> _Consigne 1_: Extrayez du texte sur l'école catholique le passage allant de « L’optimisme du père » jusqu'à « Marouan Tabet ? », sans rien y changer.

> _Extrait du document_:
Ce défi que s’est fixé l’école catholique n’est-il pas utopique ? « Si on ne rêve pas, rétorque le père Marouan Tabet, on n’y arrivera jamais. Il est indispensable de placer la barre bien haut et de travailler de manière assidue à atteindre cet objectif ».
L’optimisme du père Marouan Tabet est rassurant. Certes, la crise que les écoles catholiques traversent est grave, et il est dommage que certains parents aient dû retirer leurs enfants des écoles catholiques faute d’avoir pu respecter leurs engagements envers celles-ci, mais les listes d’attente pour l’inscription de nouveaux élèves sont longues et nombreux sont les établissements qui se voient contraints de refuser des élèves faute de places disponibles. D’ailleurs, les institutions n’ont pas arrêté d’aller de l’avant afin de développer leurs équipements et leurs installations. Il faut persévérer afin d’être toujours à la hauteur, conclut le père Marouan Tabet, (en attendant cette solution radicale promise), sinon comment le système pourrait-il continuer ?
Qui est le père Marouan Tabet ?

> _Consigne 2_: Dans les entrées, recopiez à l'identique le passage allant de la ligne qui contient « RZY: 5:35 -> 4:35 » jusqu'à celle qui contient « MCR: 1:26 -> 1:31 », ces deux lignes comprises, et rien d'autre.

> _Entrées fournies_:
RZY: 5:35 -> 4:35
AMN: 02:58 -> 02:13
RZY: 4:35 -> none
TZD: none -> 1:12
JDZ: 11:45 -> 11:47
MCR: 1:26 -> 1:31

==

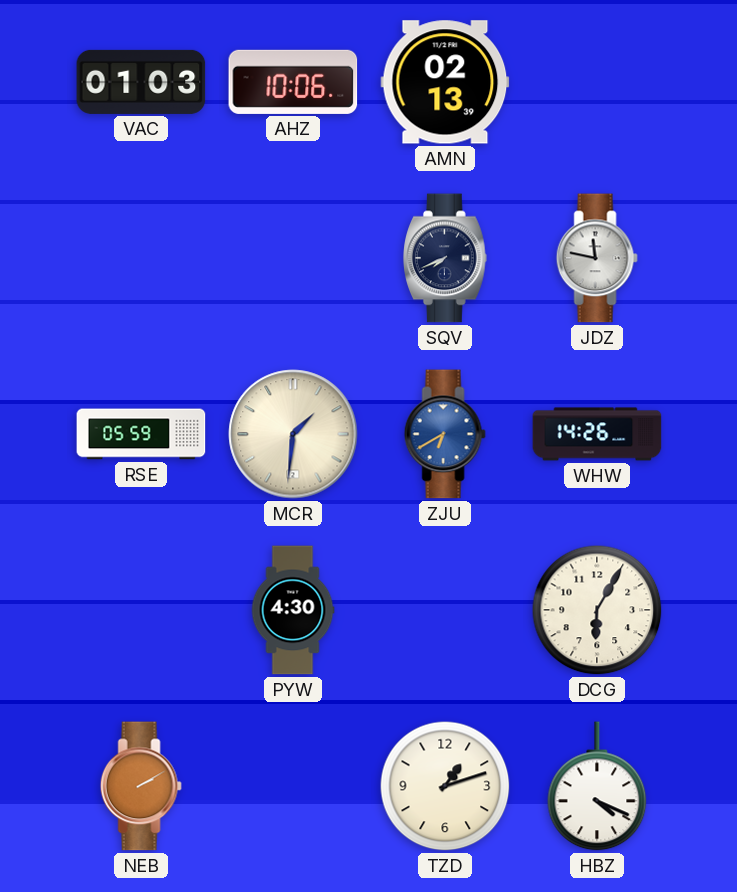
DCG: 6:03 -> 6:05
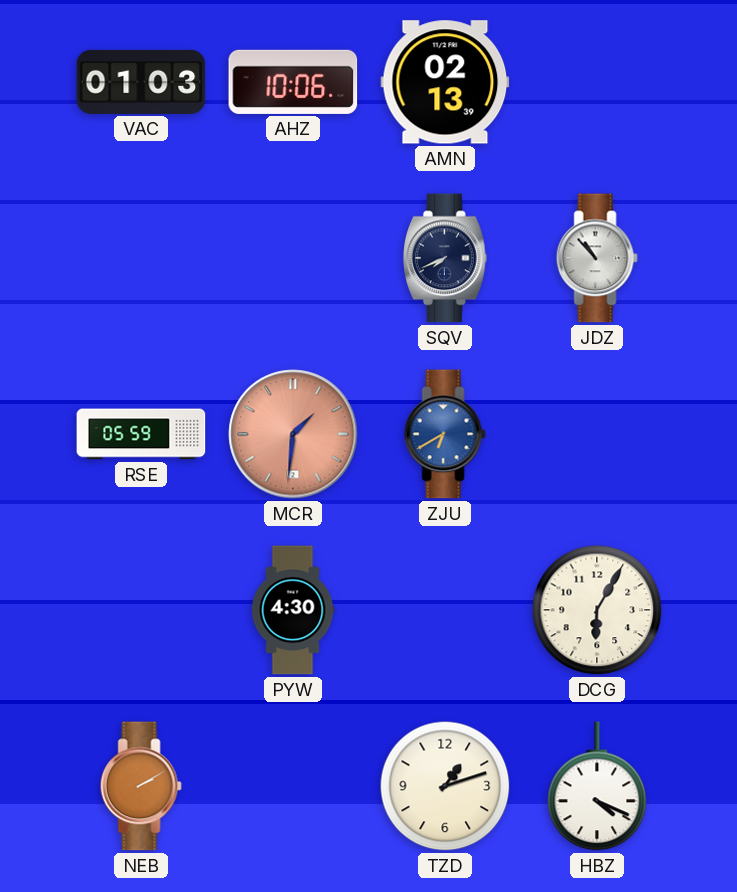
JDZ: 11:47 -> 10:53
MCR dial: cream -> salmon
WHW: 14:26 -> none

...

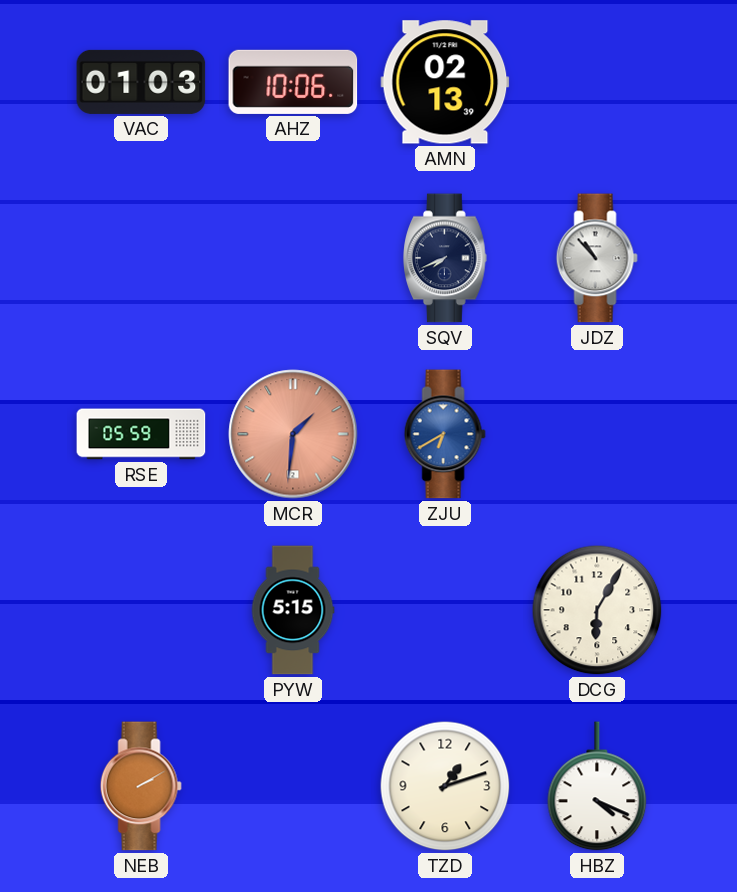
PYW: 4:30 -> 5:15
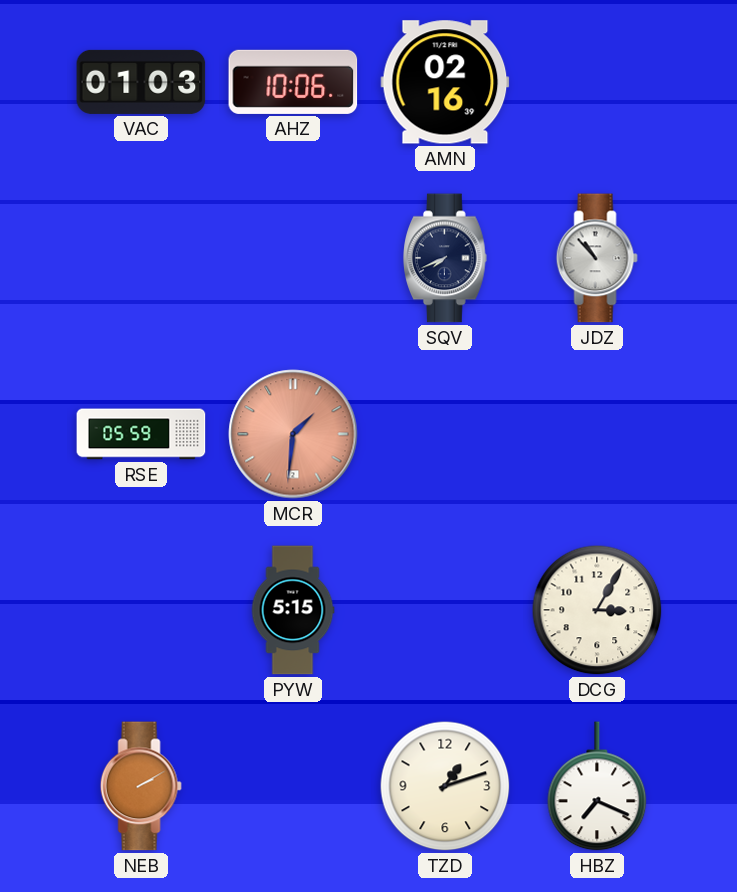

> _Réponse finale 1_:
L’optimisme du père Marouan Tabet est rassurant. Certes, la crise que les écoles catholiques traversent est grave, et il est dommage que certains parents aient dû retirer leurs enfants des écoles catholiques faute d’avoir pu respecter leurs engagements envers celles-ci, mais les listes d’attente pour l’inscription de nouveaux élèves sont longues et nombreux sont les établissements qui se voient contraints de refuser des élèves faute de places disponibles. D’ailleurs, les institutions n’ont pas arrêté d’aller de l’avant afin de développer leurs équipements et leurs installations. Il faut persévérer afin d’être toujours à la hauteur, conclut le père Marouan Tabet, (en attendant cette solution radicale promise), sinon comment le système pourrait-il continuer ?
Qui est le père Marouan Tabet ?

> _Réponse finale 2_:
RZY: 5:35 -> 4:35
AMN: 02:58 -> 02:13
RZY: 4:35 -> none
TZD: none -> 1:12
JDZ: 11:45 -> 11:47
MCR: 1:26 -> 1:31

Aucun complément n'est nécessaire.